◆ REQUIRED WORK ◆
1/ Answer these questions about the forum thread:
(a) In what language is the beta-reducer written?
(b) Which four instructions would the theoretical machine need?
(c) What virtual machine is named as an example of a target for functional programming languages?
2/ Reproduce the forum thread word for word between "It is basically" and "bits or whatever.", inclusive.

# start of SOURCE EXCERPT

[grapevines]

This is similar to an idea that I've been kicking around.

It is basically a arbitrary precision beta-reducer for untyped lambda calculus. I think I theoretically would need a machine that only needs four instructions on a theoretical machine (presumably some sort of FPGA), those being write, load, flip, and meld.

I bring this up, because instead of compiling to C, you could simply use a general purpose beta-reducer, and this would allow for arbitrary precision computation instead of being limited to 32 bits or 64 bits or whatever.

It is written in Agda, meaning that it could be a compiler for any arbitrary calculus that could be translated into an untyped lambda calculus.

Unfortunately, my adviser told me that it is a side-project due to lack of theoretical grounding.

You can check it out here: https://github.com/jbodeen/-ava

[asQuirreL]

This idea has been knocking around the collective consciousness of computer science for a while now. For example, the SECD machine [1], a virtual machine for functional programming languages to target. Then there are also examples of people compiling functional programming languages to various lambda calculus bases, such as SKI [2], and BCKW [3]. Through the judicious use of some extra combinators, you can also get more compact "object code"[Turner79].

One advantage of compiling to something like an SKI or BCKW basis (or a mix) is that you can represent abstraction (functions/closures) without bound variables, or scoping, which can be a pain to implement (esp. in hardware).

Take, for example, the SKI basis. Suppose you had two functions, with types as follows:

  f :: a -> b
  g :: b -> a -> c

And you wished to combine them in the natural way to get `h`:

  h :: b -> c
  h x = g (f x) x 

Then, to achieve the same with S, K and I combinators we do the following (assuming we have SKI representations of `f, g` as `F, G`.

# end of SOURCE EXCERPT
# start of EXCERPTED RECORDS

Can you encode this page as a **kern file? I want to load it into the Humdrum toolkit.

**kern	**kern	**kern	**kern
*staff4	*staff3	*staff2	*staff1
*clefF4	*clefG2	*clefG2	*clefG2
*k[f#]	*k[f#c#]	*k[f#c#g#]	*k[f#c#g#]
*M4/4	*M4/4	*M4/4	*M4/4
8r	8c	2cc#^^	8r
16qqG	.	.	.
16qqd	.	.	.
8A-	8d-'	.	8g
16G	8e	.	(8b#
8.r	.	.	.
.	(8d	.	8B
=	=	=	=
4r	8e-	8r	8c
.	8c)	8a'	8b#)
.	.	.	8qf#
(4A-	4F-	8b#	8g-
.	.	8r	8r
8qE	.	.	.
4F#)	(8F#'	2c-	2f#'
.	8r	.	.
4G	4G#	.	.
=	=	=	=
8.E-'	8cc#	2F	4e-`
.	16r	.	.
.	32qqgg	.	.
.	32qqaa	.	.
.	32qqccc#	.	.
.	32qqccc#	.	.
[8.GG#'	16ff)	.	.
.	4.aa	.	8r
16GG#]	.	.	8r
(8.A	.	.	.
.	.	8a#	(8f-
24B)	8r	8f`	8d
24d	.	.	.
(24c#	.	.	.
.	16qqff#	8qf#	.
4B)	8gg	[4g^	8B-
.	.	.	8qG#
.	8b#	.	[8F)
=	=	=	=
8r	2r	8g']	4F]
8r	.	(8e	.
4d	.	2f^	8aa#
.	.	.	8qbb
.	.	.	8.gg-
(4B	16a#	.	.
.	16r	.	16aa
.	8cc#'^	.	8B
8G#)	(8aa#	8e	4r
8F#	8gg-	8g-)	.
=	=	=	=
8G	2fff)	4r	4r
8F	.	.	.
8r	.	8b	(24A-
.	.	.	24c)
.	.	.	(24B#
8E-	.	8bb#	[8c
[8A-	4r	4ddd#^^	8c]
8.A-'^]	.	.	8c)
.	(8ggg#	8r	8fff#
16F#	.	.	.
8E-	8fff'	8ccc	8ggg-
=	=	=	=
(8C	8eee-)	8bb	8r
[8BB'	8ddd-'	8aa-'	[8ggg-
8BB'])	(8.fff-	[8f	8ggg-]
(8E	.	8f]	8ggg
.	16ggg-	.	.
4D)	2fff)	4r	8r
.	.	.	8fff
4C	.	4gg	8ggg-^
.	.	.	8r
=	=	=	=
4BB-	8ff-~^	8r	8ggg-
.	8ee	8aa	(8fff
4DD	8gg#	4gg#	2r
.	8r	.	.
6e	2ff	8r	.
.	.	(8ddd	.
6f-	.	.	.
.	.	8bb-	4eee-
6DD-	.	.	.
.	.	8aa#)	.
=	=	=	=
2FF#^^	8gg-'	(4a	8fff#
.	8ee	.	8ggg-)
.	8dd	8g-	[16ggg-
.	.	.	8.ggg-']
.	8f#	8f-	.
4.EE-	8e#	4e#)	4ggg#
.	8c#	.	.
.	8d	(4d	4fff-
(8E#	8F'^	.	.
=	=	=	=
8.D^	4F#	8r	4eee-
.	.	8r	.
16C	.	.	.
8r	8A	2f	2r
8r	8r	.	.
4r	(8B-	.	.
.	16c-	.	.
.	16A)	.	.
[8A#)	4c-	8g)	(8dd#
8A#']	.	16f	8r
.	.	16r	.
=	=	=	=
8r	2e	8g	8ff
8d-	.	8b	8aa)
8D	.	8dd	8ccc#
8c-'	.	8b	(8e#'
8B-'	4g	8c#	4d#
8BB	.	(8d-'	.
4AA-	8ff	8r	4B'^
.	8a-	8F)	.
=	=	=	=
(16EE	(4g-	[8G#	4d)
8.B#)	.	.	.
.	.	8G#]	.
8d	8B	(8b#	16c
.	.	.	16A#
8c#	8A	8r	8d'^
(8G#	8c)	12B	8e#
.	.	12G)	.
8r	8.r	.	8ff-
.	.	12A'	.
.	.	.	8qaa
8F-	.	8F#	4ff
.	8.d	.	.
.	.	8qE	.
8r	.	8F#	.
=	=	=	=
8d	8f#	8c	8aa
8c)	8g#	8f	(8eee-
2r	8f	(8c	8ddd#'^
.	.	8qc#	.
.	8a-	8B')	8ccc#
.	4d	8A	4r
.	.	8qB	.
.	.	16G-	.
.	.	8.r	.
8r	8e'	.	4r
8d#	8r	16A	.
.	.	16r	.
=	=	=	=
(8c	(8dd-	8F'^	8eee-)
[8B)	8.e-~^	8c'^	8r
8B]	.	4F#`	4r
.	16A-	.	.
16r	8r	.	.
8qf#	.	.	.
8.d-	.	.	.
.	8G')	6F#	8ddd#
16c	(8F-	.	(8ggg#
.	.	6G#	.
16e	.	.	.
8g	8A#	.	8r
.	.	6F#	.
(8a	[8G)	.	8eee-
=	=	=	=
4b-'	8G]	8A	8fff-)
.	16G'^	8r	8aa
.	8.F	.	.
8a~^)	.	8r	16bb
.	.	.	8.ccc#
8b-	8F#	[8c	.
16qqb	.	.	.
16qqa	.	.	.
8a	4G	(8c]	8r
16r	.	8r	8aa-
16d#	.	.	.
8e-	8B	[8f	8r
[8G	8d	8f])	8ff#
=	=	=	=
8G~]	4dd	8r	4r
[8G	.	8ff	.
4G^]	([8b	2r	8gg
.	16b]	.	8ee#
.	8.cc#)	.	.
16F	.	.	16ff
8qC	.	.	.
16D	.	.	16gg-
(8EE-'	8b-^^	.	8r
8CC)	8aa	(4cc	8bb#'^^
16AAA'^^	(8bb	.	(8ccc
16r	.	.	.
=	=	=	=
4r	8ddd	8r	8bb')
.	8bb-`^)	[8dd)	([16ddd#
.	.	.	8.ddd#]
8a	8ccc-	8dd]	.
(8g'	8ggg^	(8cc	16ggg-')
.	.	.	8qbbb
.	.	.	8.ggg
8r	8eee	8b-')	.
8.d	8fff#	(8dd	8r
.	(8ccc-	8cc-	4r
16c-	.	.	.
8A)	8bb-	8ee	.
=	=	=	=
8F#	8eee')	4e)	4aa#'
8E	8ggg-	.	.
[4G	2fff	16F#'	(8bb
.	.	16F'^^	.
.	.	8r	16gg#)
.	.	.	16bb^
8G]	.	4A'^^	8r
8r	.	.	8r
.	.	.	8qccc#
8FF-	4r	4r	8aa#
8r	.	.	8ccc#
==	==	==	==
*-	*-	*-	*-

# end of EXCERPTED RECORDS

◆ ANSWERS BY TASK ◆
1/
(a) Agda.
(b) Write, load, flip, and meld.
(c) The SECD machine.

2/
It is basically a arbitrary precision beta-reducer for untyped lambda calculus. I think I theoretically would need a machine that only needs four instructions on a theoretical machine (presumably some sort of FPGA), those being write, load, flip, and meld.

I bring this up, because instead of compiling to C, you could simply use a general purpose beta-reducer, and this would allow for arbitrary precision computation instead of being limited to 32 bits or 64 bits or whatever.